Am 23. April war Weltbuchtag, darum schreibe ich über einige Bücher, die ich in der letzten Zeit gelesen oder gehört habe und die mir ganz besonders gut gefallen haben. Die Trolle von Christoph Hardebusch war ein ordentlicher Schinken! Trolle kannte ich größtenteils aus der Welt von J.R.R. Tolkien, und dort verkörpern sie bekanntlich kein sehr glanzvolles Bild. Hardebusch dreht den Spieß in seinem Debütroman um und zeichnet mir als Leser ein ganz anderes Bild dieser Rasse. Klar, sie sind groß, brutal und stinken, doch hat der Autor es geschafft, dass ich sie stellenweise ziemlich sympathisch und cool fand.

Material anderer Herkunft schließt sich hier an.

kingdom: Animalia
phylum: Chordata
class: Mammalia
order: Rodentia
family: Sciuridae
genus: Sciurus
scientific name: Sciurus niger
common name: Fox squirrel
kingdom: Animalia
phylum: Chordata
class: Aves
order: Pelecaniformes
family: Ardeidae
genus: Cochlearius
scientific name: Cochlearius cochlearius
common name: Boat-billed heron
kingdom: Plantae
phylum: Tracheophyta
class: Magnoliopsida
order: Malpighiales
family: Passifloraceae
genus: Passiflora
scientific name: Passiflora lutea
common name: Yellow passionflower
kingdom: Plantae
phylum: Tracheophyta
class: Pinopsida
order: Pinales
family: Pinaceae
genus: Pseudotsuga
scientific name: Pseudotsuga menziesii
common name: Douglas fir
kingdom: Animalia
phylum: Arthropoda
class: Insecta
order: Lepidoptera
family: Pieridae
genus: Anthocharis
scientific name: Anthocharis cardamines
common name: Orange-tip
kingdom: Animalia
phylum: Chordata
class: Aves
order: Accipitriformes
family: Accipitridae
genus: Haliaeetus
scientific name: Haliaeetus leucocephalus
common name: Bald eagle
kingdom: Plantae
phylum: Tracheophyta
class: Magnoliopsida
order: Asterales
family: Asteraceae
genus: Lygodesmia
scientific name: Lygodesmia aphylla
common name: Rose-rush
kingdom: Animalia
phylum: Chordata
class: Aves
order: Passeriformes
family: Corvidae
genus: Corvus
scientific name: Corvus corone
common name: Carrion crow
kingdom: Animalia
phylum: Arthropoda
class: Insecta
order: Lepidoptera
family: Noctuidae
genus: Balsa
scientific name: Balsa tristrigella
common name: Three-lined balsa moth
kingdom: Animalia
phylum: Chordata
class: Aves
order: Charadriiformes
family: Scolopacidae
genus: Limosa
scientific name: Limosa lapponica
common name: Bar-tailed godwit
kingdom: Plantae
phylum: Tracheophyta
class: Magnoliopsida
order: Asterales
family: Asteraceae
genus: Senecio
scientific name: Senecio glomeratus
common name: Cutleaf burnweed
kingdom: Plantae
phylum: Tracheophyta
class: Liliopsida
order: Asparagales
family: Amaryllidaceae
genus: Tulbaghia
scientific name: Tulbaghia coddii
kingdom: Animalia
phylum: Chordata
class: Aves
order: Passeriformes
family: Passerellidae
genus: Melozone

Sten ist ein Mensch und hat ein Problem: Er ist Widerstandskämpfer in seinem besetzten Heimatland, wurde vom Unterdrückerherrscher höchstselbst gefangen genommen und befindet sich nun in einem Käfig im Wald, dort soll er verrotten. Es kommt natürlich anders, denn er trifft Trolle. Diese sind zwar drauf und dran, ihn zu zermalmen, aber man stellt bald fest, dass man sich gegenseitig vielleicht helfen kann. Es beginnt ein Abenteuer, in das sich noch weitere, ebenso ungleiche Wesen stürzen.
Hardebusch hat im Grunde Tolkiens Wesen genommen und sie auf eine andere Landkarte gesetzt. Das klappt überraschend gut, muss ich sagen, obwohl ich damit nicht gerechnet hatte. Kleinen Punktabzug musste ich geben, weil das Buch sich stellenweise doch arg zog, es hätte wohl auch 200 Seiten kürzer sein können. Zudem hat mich die große Zahl an offensichtlichen Schreib- und Formatierungsfehlern gewundert. Alles in allem ist das aber toller Auftakt einer vierteiligen Fantasy-Reihe. Teil 2 ist schon auf der Leseliste.